ARADINA : L’indépendance énergétique par la force du soleil

L’aspect environnemental repose sur les énergies renouvelables. Dans un Liban privé d’électricité publique, le soleil aide. Le projet ARADINA installe des pompes solaires performantes. Des systèmes d’irrigation goutte-à-goutte sont déployés partout au Liban. Ces innovations réduisent l’empreinte carbone et elles font surtout baisser les factures des exploitations. L’autonomie énergétique devient enfin une réalité pour nos fermiers.

L'agroécologie au Liban grâce au projet ARADINA

L’agritech et l’élan créatif des jeunes libanais

Les jeunes professionnels du Liban innovent avec passion. Le projet ARADINA permet de moderniser l’économie rurale. Des start-up libanaises créent des solutions technologiques uniques. Elles développent une traçabilité totale via la blockchain. Certains utilisent des drones pour surveiller les vergers libanais. Cette modernisation attire de nouveaux profils vers la terre. Des diplômés quittent les villes pour rejoindre nos campagnes.

La reconquête des marchés et les défis de la sécurité alimentaire au Liban

Malgré les obstacles, les exportations libanaises reprennent vie. La confiance revient chez nos partenaires historiques du Golfe. La conformité aux normes mondiales est devenue une priorité. Le secteur agricole du Liban devient un moteur économique.

Une diaspora libanaise mobilisée pour son terroir

La force du Liban réside dans ses enfants expatriés. Les produits de l’agroécologie au Liban leur parlent directement. La diaspora libanaise recherche des saveurs authentiques et saines. Chaque achat soutient directement un producteur du Liban. C’est un lien vital pour l’économie de nos villages. Cette solidarité transfrontalière fait la force de notre nation.

L’équilibre entre exportation et consommation locale

Nous devons toutefois rester lucides sur la situation sociale. Le redressement du secteur au Liban demande du temps. L’exportation rapporte des devises, mais il faut nourrir chacun. Le succès du projet ARADINA dépend de cet équilibre. Il doit remplir nos assiettes avant de garnir l’étranger.

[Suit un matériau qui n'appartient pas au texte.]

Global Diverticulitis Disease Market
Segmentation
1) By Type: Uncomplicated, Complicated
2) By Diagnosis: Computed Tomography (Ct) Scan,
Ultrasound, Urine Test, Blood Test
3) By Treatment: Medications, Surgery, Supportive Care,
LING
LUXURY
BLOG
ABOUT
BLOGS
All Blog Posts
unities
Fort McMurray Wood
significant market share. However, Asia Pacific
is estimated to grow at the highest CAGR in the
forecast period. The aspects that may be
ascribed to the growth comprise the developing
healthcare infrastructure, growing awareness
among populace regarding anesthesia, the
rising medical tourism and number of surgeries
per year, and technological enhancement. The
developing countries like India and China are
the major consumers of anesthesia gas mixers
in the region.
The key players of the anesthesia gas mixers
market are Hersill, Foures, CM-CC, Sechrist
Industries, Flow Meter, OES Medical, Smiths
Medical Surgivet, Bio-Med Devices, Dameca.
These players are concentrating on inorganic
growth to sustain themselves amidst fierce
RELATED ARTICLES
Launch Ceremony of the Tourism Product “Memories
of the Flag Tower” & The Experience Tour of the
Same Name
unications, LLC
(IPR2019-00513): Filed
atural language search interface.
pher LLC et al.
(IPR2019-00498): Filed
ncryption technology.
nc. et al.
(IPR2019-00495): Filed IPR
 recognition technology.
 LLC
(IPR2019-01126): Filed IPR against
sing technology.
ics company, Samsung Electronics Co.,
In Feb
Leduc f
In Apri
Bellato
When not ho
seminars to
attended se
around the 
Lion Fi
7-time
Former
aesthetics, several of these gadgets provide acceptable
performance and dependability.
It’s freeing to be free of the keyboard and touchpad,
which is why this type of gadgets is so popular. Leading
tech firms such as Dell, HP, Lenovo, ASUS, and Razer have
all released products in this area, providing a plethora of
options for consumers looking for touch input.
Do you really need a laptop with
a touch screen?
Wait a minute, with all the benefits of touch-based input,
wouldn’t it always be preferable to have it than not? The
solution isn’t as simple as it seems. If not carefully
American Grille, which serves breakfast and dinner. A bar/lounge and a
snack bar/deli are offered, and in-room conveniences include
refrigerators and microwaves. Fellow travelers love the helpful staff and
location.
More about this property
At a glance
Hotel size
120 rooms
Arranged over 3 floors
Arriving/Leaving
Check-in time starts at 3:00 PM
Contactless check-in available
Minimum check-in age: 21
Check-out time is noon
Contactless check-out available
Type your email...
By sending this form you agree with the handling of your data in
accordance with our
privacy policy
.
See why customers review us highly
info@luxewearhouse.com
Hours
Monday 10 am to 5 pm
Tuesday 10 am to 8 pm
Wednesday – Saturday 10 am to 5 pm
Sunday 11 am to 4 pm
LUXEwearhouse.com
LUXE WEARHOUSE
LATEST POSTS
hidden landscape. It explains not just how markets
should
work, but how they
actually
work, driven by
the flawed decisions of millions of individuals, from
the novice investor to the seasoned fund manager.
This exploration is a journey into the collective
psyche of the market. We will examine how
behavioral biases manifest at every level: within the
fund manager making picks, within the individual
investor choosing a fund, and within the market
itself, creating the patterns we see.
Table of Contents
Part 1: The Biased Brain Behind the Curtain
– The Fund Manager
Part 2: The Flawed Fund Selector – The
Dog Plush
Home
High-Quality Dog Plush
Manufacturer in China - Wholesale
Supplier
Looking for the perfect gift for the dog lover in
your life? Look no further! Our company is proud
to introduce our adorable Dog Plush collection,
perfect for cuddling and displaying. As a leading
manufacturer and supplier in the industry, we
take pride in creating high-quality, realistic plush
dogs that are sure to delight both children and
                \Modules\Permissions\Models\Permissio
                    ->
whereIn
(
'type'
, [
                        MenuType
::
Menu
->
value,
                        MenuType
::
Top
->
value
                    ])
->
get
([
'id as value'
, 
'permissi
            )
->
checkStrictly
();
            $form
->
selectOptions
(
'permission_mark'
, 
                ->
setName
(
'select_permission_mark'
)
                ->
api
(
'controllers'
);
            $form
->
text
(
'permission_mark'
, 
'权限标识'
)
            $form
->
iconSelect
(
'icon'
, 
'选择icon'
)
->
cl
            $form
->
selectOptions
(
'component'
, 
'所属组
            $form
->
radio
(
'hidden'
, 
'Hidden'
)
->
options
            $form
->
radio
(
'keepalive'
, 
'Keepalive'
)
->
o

La sécurité alimentaire du Liban reste l’objectif prioritaire.

Vers une autonomie durable et un avenir radieux

L’avenir du Liban se joue dans ses sillons fertiles. L’agroécologie au Liban est un bouclier contre l’incertitude. Grâce au projet ARADINA, nous redécouvrons nos richesses naturelles. Nous apprenons à respecter cette terre généreuse du Liban. Cette fierté retrouvée porte notre résilience collective.

Semer aujourd’hui pour récolter demain ensemble

Nous croyons que ce modèle inspirera d’autres secteurs. La réussite de l’agroécologie au Liban montre la voie. Nos difficultés ne sont pas une fatalité immuable. En investissant dans l’humain, nous préparons l’avenir. C’est avec ce panache que nous reconstruirons notre pays. L’élan est désormais lancé sur tout le sol libanais.